OPINION. Atteindre la neutralité carbone s'est très vite imposé comme un enjeu central de la transition environnementale pour limiter le réchauffement climatique. Cet objectif impose aux entreprises d'agir rapidement, avec une stratégie à la hauteur du défi, des orientations claires et des solutions efficaces. (*) Par Thibault Ben Khelil et Camille Poutrin, experts de la réduction de l'empreinte carbone des organisations chez le cabinet GreenFlex.De notion perçue comme abstraite, la neutralité carbone est devenue un véritable objectif et joue désormais un rôle central dans la stratégie des États pour lutter contre le réchauffement climatique. Ainsi, nombreux sont les pays dont nous pouvons saluer l'engagement et l'intention de participer à cet effort collectif, géants asiatiques et États-Unis par exemple, où l'élection de Joe Biden ouvre de nouvelles perspectives.
Si ces premiers pas sont encourageants, ils doivent aller de pair avec le déploiement rapide de solutions efficaces: l'urgence climatique, et les crises sociétales qui en découlent, ne se soucient guère des déclarations médiatiques. Dans tous ces pays, entreprises et territoires sont la clé de voûte du succès de ce nécessaire changement de trajectoire. Une prise de conscience s'établit mais reste encore trop peu accompagnée d'actions concrètes, quand elle n'est pas simplement noyée dans des déclarations aventureuses frôlant le greenwashing.

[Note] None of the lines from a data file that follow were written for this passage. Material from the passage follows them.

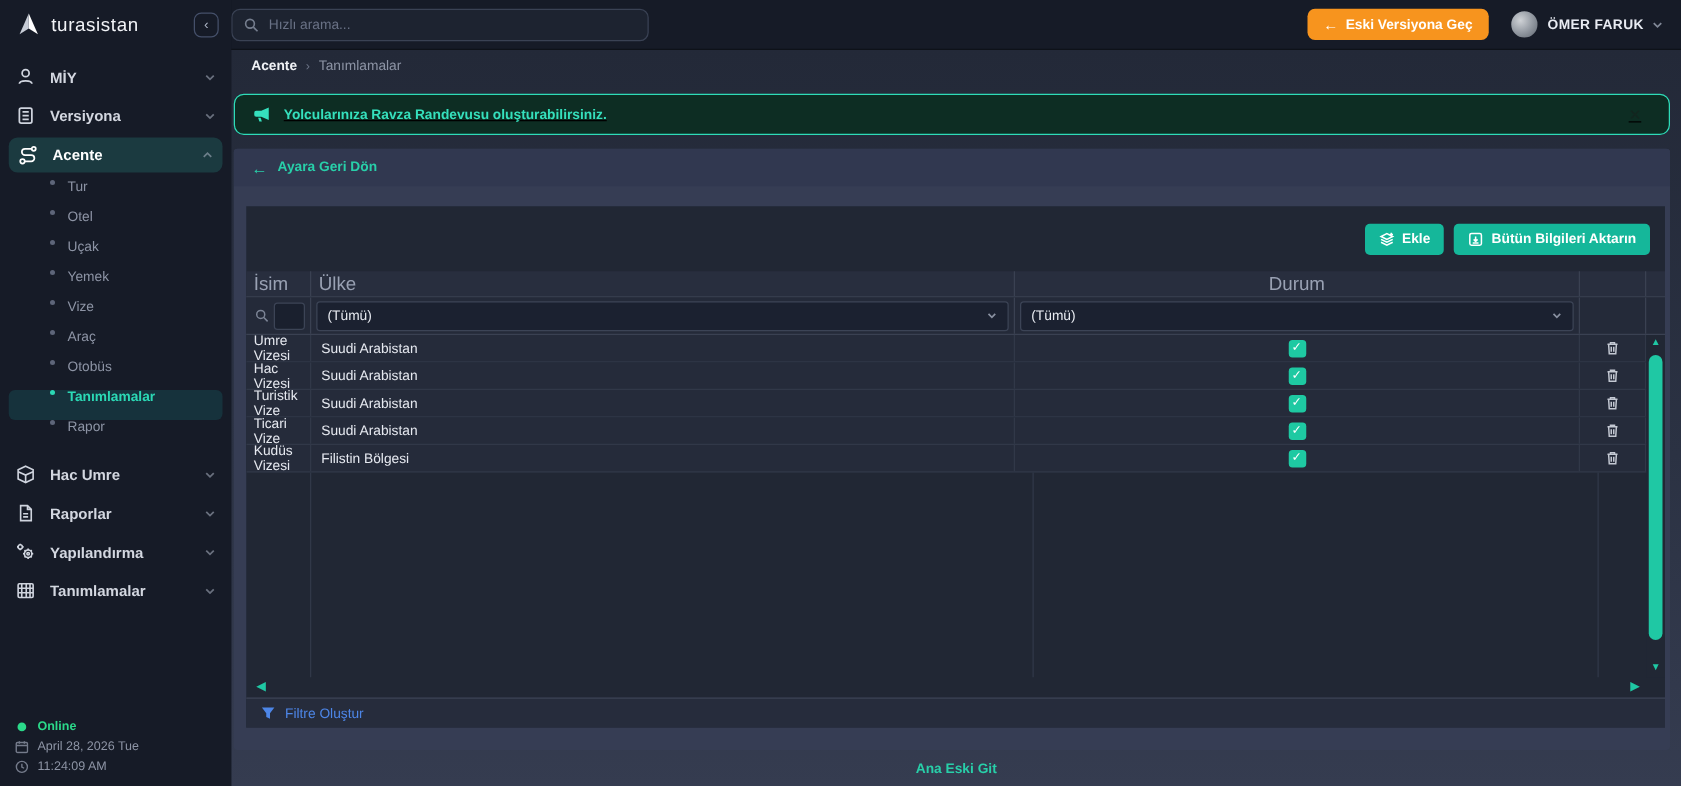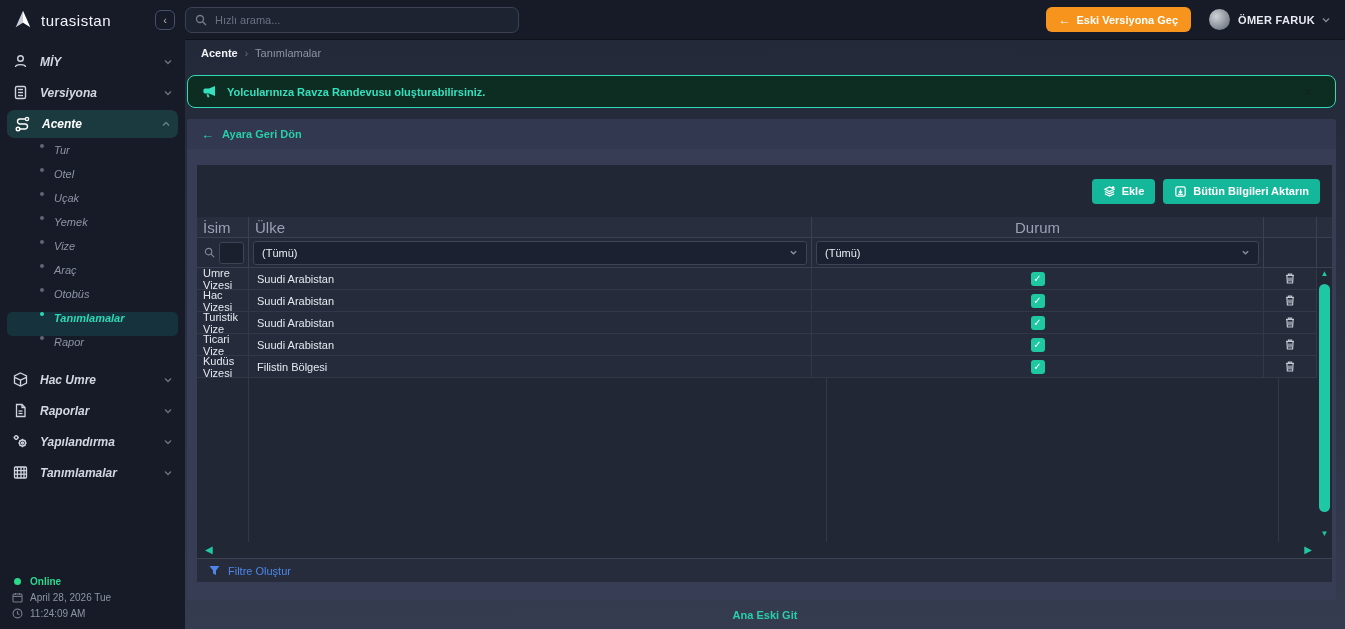--- a/index.html
+++ b/index.html
@@ -13,7 +13,7 @@
   .logo-mark { width:22px; height:22px; margin-right:7px; flex:0 0 auto; }
   .logo-text { color:#f2f4f8; font-size:15px; letter-spacing:.5px; font-weight:500; flex:1; }
   .collapse-btn { width:20px; height:20px; border:1px solid #45506a; border-radius:6px; color:#aeb6c6; font-size:11px; display:flex; align-items:center; justify-content:center; cursor:pointer; }
-  .nav { flex:1 1 auto; padding-top:6px; overflow:hidden;font-style:italic; }
+  .nav { flex:1 1 auto; padding-top:6px; overflow:hidden; }
   .nav-item { height:31px; display:flex; align-items:center; padding:0 12px; color:#d3d7e0; font-size:12px; font-weight:700; cursor:pointer; }
   .nav-item .nicon { width:17px; height:17px; margin-right:11px; flex:0 0 auto; }
   .nav-item .nlabel { flex:1; }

La nécessité d'inclure les émissions indirectes
Pour une entreprise, contribuer de façon ambitieuse et réaliste à la neutralité carbone mondiale est pourtant possible, à condition de satisfaire trois critères incontournables, le premier étant de définir une ambition qui intègre toutes ses émissions indirectes, au-delà donc des émissions de ses opérations. En effet, nombre d'entreprises ne s'engagent vers la neutralité que sur leurs émissions directes et l'énergie qu'elles achètent, c'est-à-dire sur un périmètre qui se limite à leurs sites, usines ou magasins par exemple. L'amont et l'aval des activités sont ainsi souvent mis de côté alors que leur impact est majeur: souvent 5, 10 ou 30 fois plus que les émissions directes.
Un exemple parlant est celui de l'avion « neutre en carbone », qui revient régulièrement dans l'actualité mais qui sera, en réalité, loin d'être neutre: les émissions à la queue du réacteur prises comme référence dans cette formulation ne sont pas à confondre avec les émissions totales, qui comprennent, entre autres, la conception et fabrication de l'avion, la production et l'acheminement du carburant "vert" ou encore les traînées de condensation qui augmentent l'effet de serre. C'est le principe du sac à dos écologique.